January 13, 1914. The opinion of the Court was delivered by This was an action by plaintiff against defendant to recover damages. The plaintiff owned property on which was her dwelling house and two tenant houses, and she alleged that its desirability as a residence and home had been completely destroyed by the erection and operation of the defendant's cotton oil plant and ginnery on property near by, and her action is for the abatement of it, alleging it is a nuisance. Her action is for permanent injury and destruction of home. The cause was tried before his Honor, Judge Sease, and a jury at the October term of the Court, for Lancaster county, 1912, and at the close of plaintiff's testimony a motion for nonsuit was made *344 by the defendant, which as refused. When all the testimony was in, a motion was made to direct a verdict in favor of defendant which was refused. The jury rendered a verdict in favor of the plaintiff for $1,500. A motion for new trial was made on the minutes of the Court and subsequently refused.
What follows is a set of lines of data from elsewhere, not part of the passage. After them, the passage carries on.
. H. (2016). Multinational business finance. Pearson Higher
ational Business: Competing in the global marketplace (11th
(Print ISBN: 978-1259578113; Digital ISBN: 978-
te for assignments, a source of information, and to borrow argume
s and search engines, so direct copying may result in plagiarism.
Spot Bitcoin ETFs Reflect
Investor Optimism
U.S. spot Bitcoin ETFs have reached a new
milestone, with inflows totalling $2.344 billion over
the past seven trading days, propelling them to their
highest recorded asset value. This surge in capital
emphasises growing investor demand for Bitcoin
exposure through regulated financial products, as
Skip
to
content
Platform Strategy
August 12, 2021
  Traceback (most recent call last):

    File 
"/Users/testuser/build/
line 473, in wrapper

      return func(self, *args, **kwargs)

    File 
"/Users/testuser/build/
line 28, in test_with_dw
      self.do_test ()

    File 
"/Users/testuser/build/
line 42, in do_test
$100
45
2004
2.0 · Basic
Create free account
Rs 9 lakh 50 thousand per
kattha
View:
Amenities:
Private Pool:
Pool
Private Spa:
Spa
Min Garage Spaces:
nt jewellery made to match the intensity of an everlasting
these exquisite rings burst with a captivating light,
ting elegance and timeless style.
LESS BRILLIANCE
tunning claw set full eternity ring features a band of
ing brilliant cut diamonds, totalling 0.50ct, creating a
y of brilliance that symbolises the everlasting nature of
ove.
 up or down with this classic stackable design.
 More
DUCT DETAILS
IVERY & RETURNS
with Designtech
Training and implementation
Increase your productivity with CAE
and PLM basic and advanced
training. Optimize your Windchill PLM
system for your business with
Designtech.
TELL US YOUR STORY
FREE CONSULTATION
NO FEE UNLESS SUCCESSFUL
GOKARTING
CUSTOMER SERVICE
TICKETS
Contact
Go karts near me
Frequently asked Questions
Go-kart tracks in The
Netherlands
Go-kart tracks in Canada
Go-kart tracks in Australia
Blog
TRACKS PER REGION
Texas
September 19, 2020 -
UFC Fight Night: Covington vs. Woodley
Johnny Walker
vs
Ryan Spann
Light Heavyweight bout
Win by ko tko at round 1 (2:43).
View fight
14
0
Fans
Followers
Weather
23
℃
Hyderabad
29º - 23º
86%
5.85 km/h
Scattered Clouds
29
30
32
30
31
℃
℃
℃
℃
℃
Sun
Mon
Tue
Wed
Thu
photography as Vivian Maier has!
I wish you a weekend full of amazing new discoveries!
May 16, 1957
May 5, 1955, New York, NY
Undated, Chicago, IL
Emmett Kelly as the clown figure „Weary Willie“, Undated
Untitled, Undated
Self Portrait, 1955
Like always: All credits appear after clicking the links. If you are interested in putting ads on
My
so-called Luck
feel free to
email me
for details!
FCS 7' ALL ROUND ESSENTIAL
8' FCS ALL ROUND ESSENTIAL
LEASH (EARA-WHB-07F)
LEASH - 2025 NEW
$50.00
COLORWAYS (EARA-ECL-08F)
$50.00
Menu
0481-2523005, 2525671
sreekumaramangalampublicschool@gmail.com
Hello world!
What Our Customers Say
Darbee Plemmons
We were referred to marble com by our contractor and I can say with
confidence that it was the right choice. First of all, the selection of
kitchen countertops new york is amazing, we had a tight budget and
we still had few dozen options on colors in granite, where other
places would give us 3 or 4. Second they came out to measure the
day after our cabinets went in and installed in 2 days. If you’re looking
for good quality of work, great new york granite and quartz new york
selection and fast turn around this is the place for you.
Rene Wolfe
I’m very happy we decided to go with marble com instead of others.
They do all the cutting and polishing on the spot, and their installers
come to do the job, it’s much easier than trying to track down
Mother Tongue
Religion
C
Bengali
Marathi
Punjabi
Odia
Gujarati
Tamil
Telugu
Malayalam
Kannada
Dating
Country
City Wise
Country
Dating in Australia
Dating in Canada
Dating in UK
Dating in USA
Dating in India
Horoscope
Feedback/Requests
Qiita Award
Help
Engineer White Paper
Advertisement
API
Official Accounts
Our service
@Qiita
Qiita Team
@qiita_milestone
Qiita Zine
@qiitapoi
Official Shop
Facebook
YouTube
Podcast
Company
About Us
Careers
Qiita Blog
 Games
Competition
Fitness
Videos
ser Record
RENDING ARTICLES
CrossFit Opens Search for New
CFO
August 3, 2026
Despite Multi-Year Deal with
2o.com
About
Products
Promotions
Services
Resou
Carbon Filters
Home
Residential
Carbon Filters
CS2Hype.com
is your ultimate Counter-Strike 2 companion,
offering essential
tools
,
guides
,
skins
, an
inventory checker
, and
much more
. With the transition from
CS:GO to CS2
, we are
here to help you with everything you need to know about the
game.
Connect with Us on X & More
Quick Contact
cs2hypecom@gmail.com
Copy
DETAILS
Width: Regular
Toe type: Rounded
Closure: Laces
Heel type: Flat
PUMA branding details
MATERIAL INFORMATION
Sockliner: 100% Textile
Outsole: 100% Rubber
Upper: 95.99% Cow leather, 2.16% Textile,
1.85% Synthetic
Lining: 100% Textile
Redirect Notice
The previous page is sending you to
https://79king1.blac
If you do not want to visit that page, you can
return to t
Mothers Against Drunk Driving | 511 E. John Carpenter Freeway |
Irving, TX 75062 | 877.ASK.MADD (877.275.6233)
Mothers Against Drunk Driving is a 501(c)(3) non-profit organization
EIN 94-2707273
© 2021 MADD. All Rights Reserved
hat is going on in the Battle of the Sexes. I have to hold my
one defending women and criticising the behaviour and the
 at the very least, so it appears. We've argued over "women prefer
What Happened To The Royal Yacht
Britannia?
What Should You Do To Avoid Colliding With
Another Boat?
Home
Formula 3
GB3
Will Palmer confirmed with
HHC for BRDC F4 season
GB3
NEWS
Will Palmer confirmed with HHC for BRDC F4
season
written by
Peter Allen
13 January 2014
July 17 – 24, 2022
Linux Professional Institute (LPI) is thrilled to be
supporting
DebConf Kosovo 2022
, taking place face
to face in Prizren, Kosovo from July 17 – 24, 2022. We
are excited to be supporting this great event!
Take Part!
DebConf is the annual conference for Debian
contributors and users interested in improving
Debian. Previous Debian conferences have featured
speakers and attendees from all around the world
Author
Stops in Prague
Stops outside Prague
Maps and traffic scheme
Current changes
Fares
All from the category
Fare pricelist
The case was also ordered to be placed in Calendar 2 "so that the rights of the parties may be regularly heard on the matter of the injunction herein asked for." After entry of judgment the defendant appeals and by eight exceptions alleges error on the part of his Honor.

By the first and sixth exceptions the appellant contends that the Circuit Judge erred prejudicially in permitting testimony as to the injuries accruing after the commencement of the action. The complaint was for damages for permanent injury and destruction of the property as a home, and to abate the nuisance, and for injunction, in submitting to the jury the question of damages it was prejudicial and harmful to admit testimony as to the injury sustained after the commencement of the action. After a verdict was, however, rendered in favor of the plaintiff, it would have been competent testimony in hearing the application on the equity side of the Court to abate the nuisance and for injunction. In the case at bar the plaintiff made out a case of special damages to her property that would entitle her to damages, but on the issue of damages as referred to the jury for the purpose of showing damages the testimony on this issue should have been restricted and referred to the situation of the parties at the commencement of the action. If, however, the verdict was to be a complete compensation for the property injured and in full of all damages sustained by the plaintiff, past, present, and prospective, then the admission of such testimony would not be harmless but pertinent and competent. But if the plaintiff claimed damages for injury to property and claimed it was continuous and intended after verdict to ask for an abatement of the nuisance, an order to restrain the defendant from the operation of the property, *345 then the evidence of damage should have been restricted to the status of affairs as far as her damages were at the commencement of the action, and after verdict in her favor could have applied to the Court for such equitable relief as she thought she was entitled to, and in order to get this she could have introduced on this hearing such further evidence as wasgermane to this issue, and show further damages since action was commenced that she had sustained or likely to suffer. The appellant's contention is supported by the cases it relies on in this brief. Duncan v. Markeley, Harper 276; Moon v.Johnson, 14 S.C. 434; Bank v. Dowling, 45 S.C. 677,23 S.E. 982.

The evidence in this case does not show any exception to the general rule wherein damages are only allowed to the commencement of the action.

We do not think it necessary to take up and discuss at length the other exceptions, as in the main the Judge was correct and in his rulings and charge was free from any error, such as would warrant a reversal, and the other exceptions are overruled.

The first exception will have to be sustained and a new trial granted in view of the pleadings and testimony and amount of the verdict, but we have deemed it advisable to do what was done in the case of Auten v. Catawba PowerCo., 84 S.C. 409, 66 S.E. 180. To grant a new trial unless within twenty days after remitter is sent down the plaintiff, or her attorneys, shall consent upon the record that the verdict rendered by the jury shall be in satisfaction of all damages, both past and future, but that if plaintiff complies with this condition the judgment be affirmed.